Anilox rolls, the mechanisms that apply the ink to the plates, have also improved. Laser-engraved ceramic rollers are much improved over mechanically engraved rollers. According to Perfecseal's Fortunato, the laser controls the depth of cut to achieve very tight tolerances for much finer screen counts. Finer screen counts help transfer consistent amounts of ink to the printing plates. "This helps flexography compete with rotogravure printing," says Fortunato.
Another printing method may become a bigger player in the medical market. SRI International (Menlo Park, CA), a nonprofit research institute, says medical firms should watch for advances in ink-jet printing technologies for producing variable data. "Ink-jet printers can also be computer-driven, and SRI has done a lot of innovation in low-volatile inks that can survive sterilization," says Eric Shrader, program manager for SRI. Shrader says the U.S. Postal Service has recently replaced its flexographic printing system with an ink-jet system to produce high-density bar codes that take the place of date stamps on letters.

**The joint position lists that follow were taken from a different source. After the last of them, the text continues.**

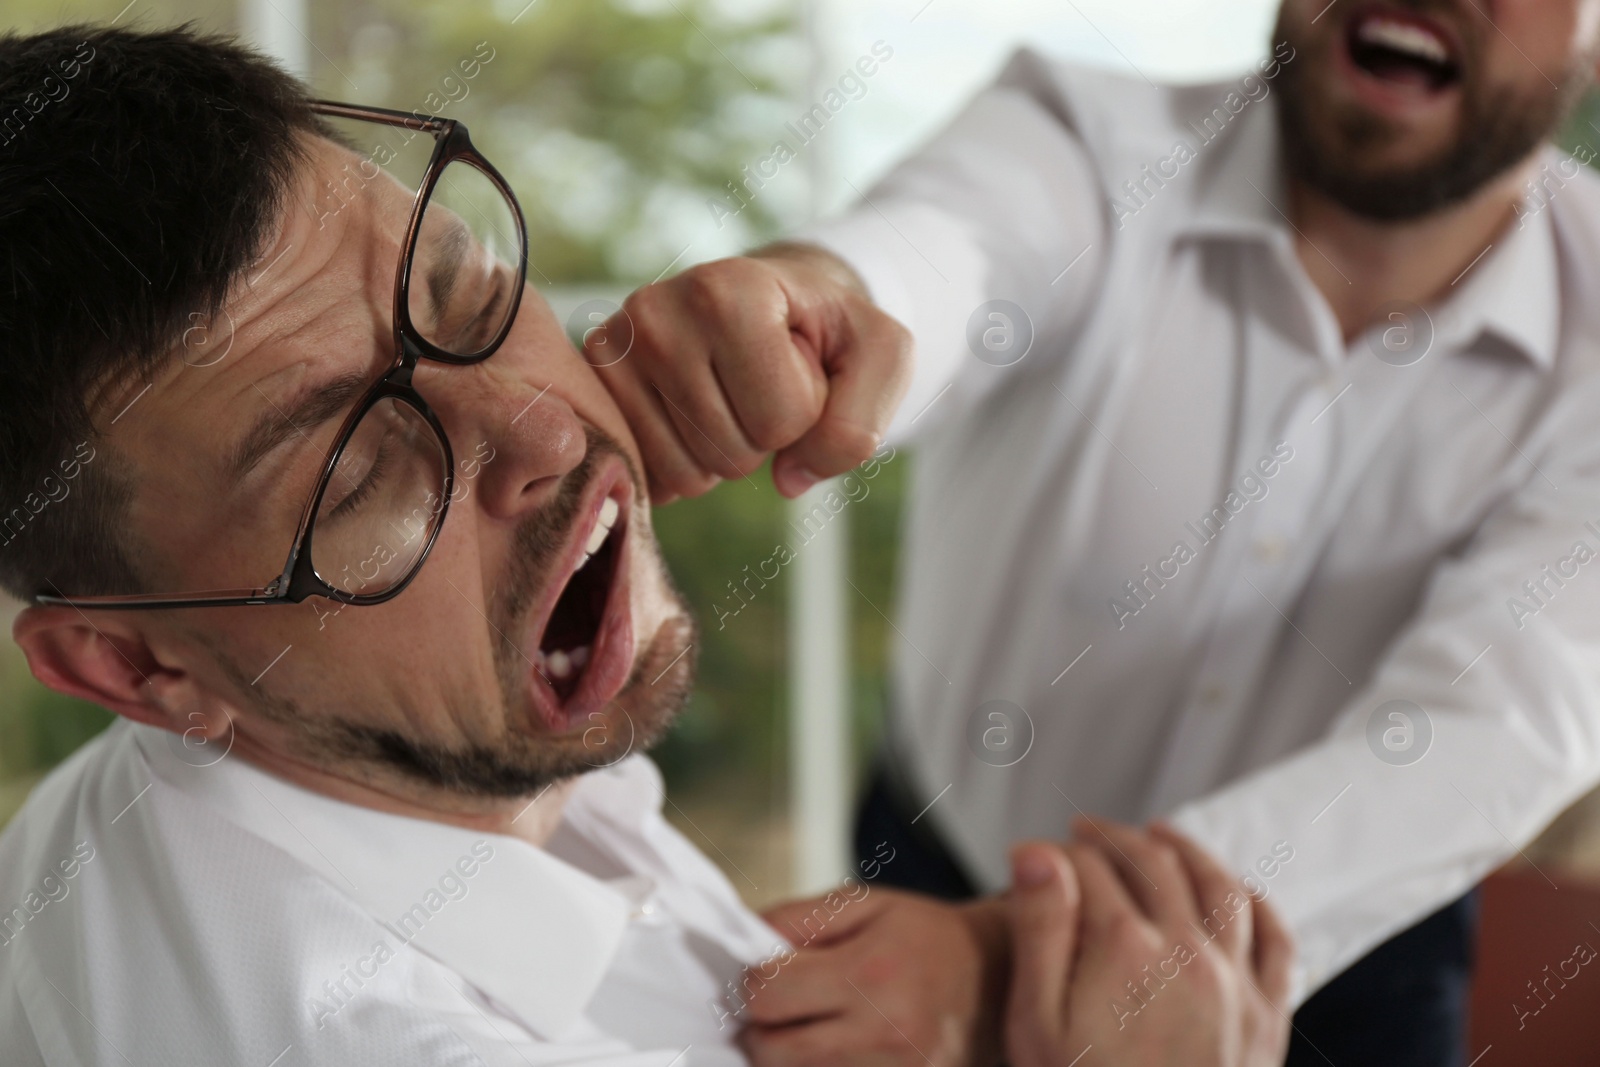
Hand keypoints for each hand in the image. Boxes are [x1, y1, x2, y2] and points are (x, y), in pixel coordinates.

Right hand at [592, 242, 911, 501]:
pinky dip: (684, 465)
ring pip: (690, 473)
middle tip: (758, 383)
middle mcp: (658, 311)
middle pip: (733, 451)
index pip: (783, 419)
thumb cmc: (827, 331)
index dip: (808, 413)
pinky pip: (652, 477)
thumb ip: (861, 421)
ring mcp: (613, 349)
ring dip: (724, 453)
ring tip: (727, 393)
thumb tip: (789, 478)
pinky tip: (691, 416)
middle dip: (764, 437)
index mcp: (730, 289)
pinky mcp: (594, 388)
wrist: (772, 305)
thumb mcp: (881, 356)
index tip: (798, 367)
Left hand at [738, 886, 1008, 1066]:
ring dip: (786, 1057)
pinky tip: (832, 1049)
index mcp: (871, 973)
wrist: (1000, 980)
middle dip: (761, 1027)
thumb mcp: (868, 904)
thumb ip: (800, 919)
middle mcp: (884, 1032)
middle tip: (778, 1008)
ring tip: (806, 1029)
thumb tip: (745, 943)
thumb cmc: (927, 938)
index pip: (768, 995)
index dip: (752, 983)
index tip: (766, 975)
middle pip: (772, 1051)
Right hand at [1005, 820, 1292, 1066]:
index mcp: (1124, 950)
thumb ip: (1039, 930)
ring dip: (1185, 849)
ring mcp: (1235, 985)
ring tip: (1155, 834)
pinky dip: (1255, 902)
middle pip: (1152, 863)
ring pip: (1218, 885)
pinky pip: (1275, 940)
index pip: (1091, 869)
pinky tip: (1235, 891)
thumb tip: (1037, 852)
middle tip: (1085, 831)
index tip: (1041, 854)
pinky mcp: (1267, 1020)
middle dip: (1113, 838)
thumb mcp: (1034, 1022)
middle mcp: (1187, 954)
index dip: (1060, 853)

Dale Ploeger, SRI's director of innovative product engineering and technologies division, says ink jets may also solve an unspoken need. "Ink jets can print on filled packages," whereas thermal transfer needs to be done on a flat surface. Two ink-jet suppliers are currently working to develop higher-quality printing systems: Domino Amjet (Gurnee, IL) and Videojet Systems International (Wood Dale, IL).

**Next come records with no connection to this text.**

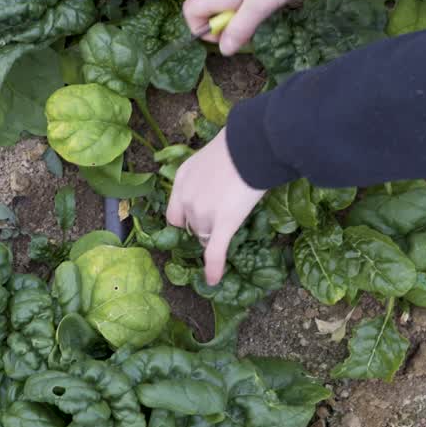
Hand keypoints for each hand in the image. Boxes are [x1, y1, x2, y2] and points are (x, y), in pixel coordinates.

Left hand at [166, 129, 265, 284]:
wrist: (250, 146)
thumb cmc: (236, 146)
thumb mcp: (210, 158)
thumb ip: (206, 177)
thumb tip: (219, 185)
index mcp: (181, 181)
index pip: (176, 214)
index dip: (187, 221)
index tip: (199, 221)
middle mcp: (186, 199)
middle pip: (193, 227)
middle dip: (206, 227)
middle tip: (225, 215)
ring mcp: (203, 214)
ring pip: (206, 237)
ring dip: (217, 235)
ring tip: (234, 219)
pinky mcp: (222, 225)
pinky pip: (215, 252)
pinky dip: (213, 268)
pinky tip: (213, 280)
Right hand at [183, 0, 333, 55]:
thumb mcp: (259, 7)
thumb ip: (239, 29)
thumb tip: (223, 50)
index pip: (190, 11)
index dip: (201, 29)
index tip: (227, 36)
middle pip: (211, 9)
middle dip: (228, 25)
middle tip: (254, 26)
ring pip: (229, 1)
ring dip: (243, 14)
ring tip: (268, 10)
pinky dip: (253, 2)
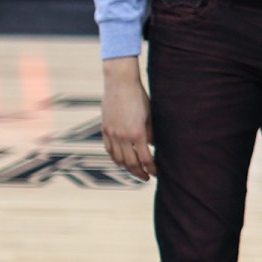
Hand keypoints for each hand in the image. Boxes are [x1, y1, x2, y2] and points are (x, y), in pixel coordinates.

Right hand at [101, 58, 154, 179]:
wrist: (120, 84)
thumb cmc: (139, 97)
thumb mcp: (150, 115)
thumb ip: (151, 133)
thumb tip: (153, 147)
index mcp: (137, 133)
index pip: (145, 158)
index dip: (151, 168)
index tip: (156, 173)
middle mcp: (123, 136)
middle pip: (130, 162)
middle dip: (139, 172)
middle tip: (146, 178)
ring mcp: (111, 133)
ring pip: (118, 158)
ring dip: (126, 168)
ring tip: (134, 171)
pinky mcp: (104, 129)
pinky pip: (108, 149)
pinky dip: (114, 158)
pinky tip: (120, 161)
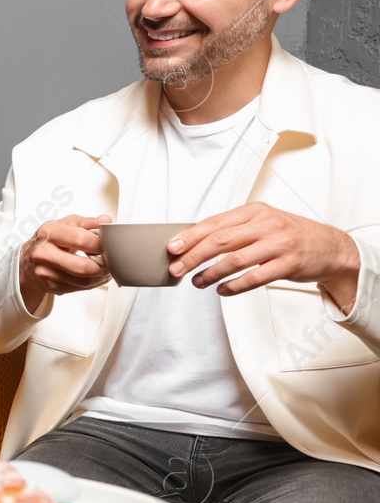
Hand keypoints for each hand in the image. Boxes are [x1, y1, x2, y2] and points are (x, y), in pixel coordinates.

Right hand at [19, 214, 112, 312]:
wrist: (28, 259)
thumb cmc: (48, 240)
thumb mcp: (64, 224)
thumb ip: (86, 222)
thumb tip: (106, 221)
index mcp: (49, 233)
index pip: (81, 240)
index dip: (100, 244)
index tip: (107, 244)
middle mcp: (43, 253)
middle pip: (82, 266)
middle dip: (102, 265)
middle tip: (108, 261)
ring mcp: (45, 272)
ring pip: (84, 281)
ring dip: (100, 277)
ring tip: (105, 269)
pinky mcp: (50, 286)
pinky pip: (79, 288)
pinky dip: (92, 283)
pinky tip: (94, 276)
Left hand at [169, 203, 360, 310]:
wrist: (331, 247)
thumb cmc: (290, 235)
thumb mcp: (264, 222)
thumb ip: (235, 228)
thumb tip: (195, 242)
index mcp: (255, 211)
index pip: (215, 223)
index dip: (190, 236)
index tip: (172, 248)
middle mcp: (267, 225)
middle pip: (220, 241)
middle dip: (194, 256)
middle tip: (177, 269)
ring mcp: (279, 244)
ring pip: (235, 260)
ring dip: (211, 274)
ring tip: (197, 282)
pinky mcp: (288, 264)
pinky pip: (254, 278)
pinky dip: (234, 286)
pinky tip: (222, 290)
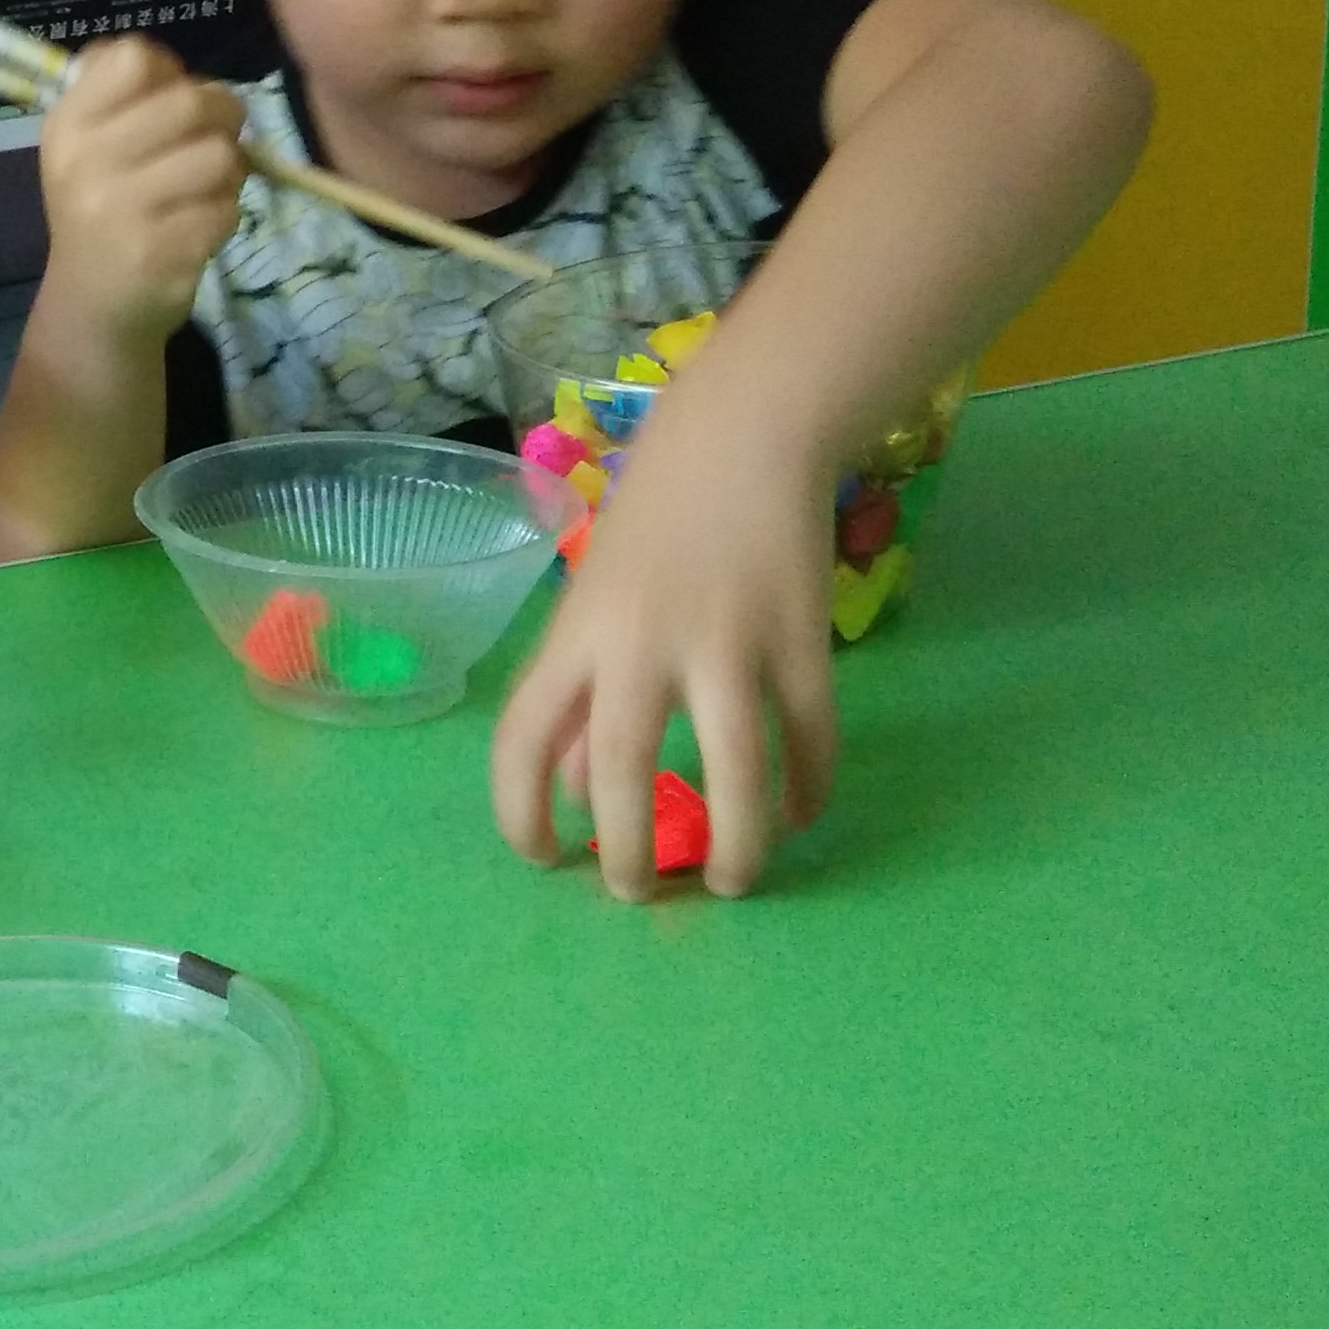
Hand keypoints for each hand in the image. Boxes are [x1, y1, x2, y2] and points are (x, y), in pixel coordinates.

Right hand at [34, 37, 250, 341]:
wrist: (92, 303)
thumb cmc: (99, 208)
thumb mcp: (85, 145)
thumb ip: (119, 94)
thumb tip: (161, 59)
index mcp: (67, 126)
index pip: (133, 58)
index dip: (170, 70)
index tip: (168, 97)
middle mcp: (87, 164)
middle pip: (191, 101)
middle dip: (223, 114)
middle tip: (215, 136)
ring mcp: (123, 213)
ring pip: (220, 155)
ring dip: (229, 168)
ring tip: (207, 184)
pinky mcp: (161, 255)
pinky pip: (227, 210)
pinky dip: (224, 214)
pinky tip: (198, 224)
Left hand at [486, 407, 841, 899]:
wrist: (742, 434)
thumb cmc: (653, 525)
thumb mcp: (591, 603)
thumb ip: (576, 694)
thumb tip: (570, 793)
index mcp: (574, 636)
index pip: (520, 740)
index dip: (520, 813)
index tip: (545, 860)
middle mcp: (639, 644)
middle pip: (619, 772)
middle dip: (627, 854)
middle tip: (639, 895)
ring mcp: (725, 642)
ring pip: (733, 773)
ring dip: (734, 846)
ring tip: (733, 881)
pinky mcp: (800, 639)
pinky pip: (808, 737)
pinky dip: (806, 788)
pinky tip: (797, 815)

It doesn't appear as though thermal-transfer printing will totally replace flexographic printing anytime soon. A number of affordable flexographic systems, like models from Bell-Mark, Greydon, and Kiwi Coders Corp. (Wheeling, IL), make high-quality, high-speed flexographic printing a viable option for smaller device companies. Converters also rely heavily on the larger, more expensive systems.
Instead, medical device packagers may come to rely on a combination of in-house printing systems to achieve their own priorities. Such unions have proved successful for some medical companies, so packaging engineers shouldn't hesitate to add more-efficient printers to their lines if it means successfully and economically meeting new demands for variable data.